TEXT BLOCK
»»

Yet, work is so stressful because we've chosen to make it that way.
Maybe it's time we all just relaxed a bit. And perhaps even stopped shouting at the IT department -- I'm really not sure they can handle the strain anymore.
Matthew Lynn
BLOOMBERG NEWS
06/04/2006
If your screen freezes, try ignoring it. As that report you've spent a week working on gets chewed up by the hard drive, shrug and forget about it.
Whatever happens, don't call the exhausted souls in the information-technology department. They are too stressed out already. The last thing they need is you shouting at them.
According to a survey released this month by Dublin-based consulting firm SkillSoft, 97 percent of IT professionals feel traumatized by their daily work. Indeed, 80 percent of them get tense just thinking about going to the office.
Poor them.
Whether IT is really the most stressful occupation on the planet is something we could all have an interesting, if nervous, conversation about. What appears beyond doubt is that workplace stress has turned into an epidemic.
Why is that? After all, as the world becomes wealthier, and as billions get invested in new technology, you might imagine our working lives would get easier, not harder.
In reality, work has become so psychologically demanding because we choose to make it that way.
No one would deny that stress is everywhere. SkillSoft talked to 3,000 people to come up with its conclusion that handling the computers frazzles the nerves more than any other job, Kevin Young, managing director of SkillSoft, said in a telephone interview. "That is true right across different industries. The speed of change just gets faster."

««

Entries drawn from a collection
»»

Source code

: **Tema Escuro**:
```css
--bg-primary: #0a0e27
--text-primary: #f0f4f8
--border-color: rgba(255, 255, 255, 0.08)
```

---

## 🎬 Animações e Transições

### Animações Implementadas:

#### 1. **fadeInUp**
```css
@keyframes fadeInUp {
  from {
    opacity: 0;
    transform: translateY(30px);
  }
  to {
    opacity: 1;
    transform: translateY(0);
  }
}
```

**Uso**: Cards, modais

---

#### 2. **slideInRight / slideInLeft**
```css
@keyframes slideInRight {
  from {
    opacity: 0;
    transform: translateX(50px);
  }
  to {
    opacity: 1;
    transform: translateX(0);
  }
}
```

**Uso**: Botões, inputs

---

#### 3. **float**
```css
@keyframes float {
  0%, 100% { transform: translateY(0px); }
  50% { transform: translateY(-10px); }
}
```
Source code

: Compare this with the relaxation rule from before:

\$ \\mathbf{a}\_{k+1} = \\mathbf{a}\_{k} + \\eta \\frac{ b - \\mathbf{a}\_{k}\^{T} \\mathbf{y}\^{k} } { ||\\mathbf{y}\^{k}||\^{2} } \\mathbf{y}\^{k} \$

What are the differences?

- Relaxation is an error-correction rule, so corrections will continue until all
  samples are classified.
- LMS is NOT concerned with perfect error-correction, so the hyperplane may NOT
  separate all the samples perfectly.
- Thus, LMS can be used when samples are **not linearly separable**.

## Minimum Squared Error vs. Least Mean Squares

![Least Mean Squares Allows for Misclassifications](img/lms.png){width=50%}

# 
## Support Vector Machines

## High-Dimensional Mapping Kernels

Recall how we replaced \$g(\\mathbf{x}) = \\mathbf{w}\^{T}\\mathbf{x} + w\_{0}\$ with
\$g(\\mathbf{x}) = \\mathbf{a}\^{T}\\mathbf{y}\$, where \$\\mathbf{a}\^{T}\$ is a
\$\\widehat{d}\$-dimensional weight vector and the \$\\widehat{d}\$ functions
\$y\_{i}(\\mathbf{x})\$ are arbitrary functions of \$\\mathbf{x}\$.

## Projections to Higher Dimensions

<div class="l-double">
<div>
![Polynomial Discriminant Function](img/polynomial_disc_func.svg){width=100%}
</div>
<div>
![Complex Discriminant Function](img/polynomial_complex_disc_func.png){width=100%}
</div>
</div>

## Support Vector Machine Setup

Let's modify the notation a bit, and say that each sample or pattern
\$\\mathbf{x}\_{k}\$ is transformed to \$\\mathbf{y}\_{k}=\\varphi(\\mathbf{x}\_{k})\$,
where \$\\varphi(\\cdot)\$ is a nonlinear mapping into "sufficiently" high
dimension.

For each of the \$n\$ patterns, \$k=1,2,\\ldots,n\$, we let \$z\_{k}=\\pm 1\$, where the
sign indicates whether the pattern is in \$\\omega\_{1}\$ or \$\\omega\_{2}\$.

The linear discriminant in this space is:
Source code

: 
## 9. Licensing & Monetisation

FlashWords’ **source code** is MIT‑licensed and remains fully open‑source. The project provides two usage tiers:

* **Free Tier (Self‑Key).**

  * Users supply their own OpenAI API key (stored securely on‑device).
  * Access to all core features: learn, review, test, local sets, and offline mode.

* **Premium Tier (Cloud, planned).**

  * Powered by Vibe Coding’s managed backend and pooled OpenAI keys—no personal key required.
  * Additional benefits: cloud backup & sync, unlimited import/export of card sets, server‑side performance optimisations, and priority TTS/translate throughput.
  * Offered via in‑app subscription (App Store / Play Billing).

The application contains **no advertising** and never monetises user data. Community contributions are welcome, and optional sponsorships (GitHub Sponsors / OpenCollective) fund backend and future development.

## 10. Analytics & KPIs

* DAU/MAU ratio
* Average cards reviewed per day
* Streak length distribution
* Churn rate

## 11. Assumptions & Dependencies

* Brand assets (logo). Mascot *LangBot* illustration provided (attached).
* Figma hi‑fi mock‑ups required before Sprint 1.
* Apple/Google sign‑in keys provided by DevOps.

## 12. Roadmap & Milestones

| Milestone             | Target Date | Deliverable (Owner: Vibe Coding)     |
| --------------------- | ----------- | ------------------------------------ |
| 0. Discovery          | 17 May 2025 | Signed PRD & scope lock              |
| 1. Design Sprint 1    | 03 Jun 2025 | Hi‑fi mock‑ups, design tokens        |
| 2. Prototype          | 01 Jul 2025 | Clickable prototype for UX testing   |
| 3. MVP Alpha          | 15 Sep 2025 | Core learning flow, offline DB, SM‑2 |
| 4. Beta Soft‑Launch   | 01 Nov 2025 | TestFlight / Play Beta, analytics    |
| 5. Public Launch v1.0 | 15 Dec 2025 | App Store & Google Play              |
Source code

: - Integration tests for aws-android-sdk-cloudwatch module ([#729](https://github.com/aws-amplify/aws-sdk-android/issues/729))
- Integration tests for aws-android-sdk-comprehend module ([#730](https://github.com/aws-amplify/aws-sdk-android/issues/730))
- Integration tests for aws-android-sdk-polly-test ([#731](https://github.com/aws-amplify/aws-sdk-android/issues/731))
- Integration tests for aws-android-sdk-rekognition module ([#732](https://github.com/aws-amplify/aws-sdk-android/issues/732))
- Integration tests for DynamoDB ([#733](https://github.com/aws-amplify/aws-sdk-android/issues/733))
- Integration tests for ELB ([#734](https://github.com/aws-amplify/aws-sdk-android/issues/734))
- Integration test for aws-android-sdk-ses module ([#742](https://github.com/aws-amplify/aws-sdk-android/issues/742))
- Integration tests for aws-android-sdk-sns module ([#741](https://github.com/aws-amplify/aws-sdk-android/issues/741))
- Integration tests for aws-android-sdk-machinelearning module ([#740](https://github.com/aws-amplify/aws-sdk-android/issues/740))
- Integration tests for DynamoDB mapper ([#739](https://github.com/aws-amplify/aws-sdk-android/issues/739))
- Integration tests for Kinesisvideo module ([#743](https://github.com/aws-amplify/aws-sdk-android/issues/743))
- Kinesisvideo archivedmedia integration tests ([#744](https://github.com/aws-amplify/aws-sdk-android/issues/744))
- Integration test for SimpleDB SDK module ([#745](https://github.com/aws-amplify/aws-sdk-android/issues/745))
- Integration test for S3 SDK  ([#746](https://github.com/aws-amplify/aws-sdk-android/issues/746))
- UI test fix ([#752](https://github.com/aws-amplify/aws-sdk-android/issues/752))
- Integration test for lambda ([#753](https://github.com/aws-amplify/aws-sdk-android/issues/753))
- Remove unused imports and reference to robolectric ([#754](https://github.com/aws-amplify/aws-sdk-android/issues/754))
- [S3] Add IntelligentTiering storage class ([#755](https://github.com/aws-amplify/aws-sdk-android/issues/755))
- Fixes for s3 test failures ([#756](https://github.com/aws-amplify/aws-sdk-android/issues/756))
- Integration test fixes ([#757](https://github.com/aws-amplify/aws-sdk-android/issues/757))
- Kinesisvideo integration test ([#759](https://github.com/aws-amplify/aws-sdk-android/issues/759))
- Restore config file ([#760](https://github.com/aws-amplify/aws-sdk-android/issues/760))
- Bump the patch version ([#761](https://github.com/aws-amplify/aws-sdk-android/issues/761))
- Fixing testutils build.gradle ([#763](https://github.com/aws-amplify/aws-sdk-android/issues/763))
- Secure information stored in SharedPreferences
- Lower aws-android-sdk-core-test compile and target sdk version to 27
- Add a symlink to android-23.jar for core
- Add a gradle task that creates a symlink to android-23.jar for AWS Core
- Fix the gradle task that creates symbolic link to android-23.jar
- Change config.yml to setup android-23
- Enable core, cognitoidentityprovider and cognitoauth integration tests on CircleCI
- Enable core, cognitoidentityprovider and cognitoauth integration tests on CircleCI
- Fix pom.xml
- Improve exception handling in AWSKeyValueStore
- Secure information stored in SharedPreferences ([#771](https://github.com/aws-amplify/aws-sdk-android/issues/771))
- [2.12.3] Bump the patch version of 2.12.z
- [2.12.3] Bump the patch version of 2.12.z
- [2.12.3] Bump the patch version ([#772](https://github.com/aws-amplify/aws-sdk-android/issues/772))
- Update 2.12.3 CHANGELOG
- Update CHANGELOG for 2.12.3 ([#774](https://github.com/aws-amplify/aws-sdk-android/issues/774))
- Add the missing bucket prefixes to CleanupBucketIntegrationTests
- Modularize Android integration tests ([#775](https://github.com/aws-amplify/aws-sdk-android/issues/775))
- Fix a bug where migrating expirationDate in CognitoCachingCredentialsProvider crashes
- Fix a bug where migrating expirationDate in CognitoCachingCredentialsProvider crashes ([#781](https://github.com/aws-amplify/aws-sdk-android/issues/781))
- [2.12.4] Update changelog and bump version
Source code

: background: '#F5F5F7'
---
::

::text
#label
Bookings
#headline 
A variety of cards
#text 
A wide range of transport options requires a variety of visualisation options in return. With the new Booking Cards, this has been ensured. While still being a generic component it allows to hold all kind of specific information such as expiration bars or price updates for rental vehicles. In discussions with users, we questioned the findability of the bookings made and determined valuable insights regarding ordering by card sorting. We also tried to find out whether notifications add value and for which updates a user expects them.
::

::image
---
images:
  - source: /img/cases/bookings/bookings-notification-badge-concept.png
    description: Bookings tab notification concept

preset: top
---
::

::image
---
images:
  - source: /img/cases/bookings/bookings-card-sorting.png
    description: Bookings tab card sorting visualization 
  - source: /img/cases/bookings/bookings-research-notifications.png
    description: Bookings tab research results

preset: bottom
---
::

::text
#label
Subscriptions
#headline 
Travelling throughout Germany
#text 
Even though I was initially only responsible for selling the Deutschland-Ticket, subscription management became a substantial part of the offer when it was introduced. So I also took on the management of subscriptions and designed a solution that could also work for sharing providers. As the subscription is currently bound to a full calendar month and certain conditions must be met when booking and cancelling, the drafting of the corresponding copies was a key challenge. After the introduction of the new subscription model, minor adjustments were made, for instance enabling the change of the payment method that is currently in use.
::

««

In the article on workplace stress, what percentage of IT professionals does the SkillSoft survey say feel traumatized by their daily work?

97 percent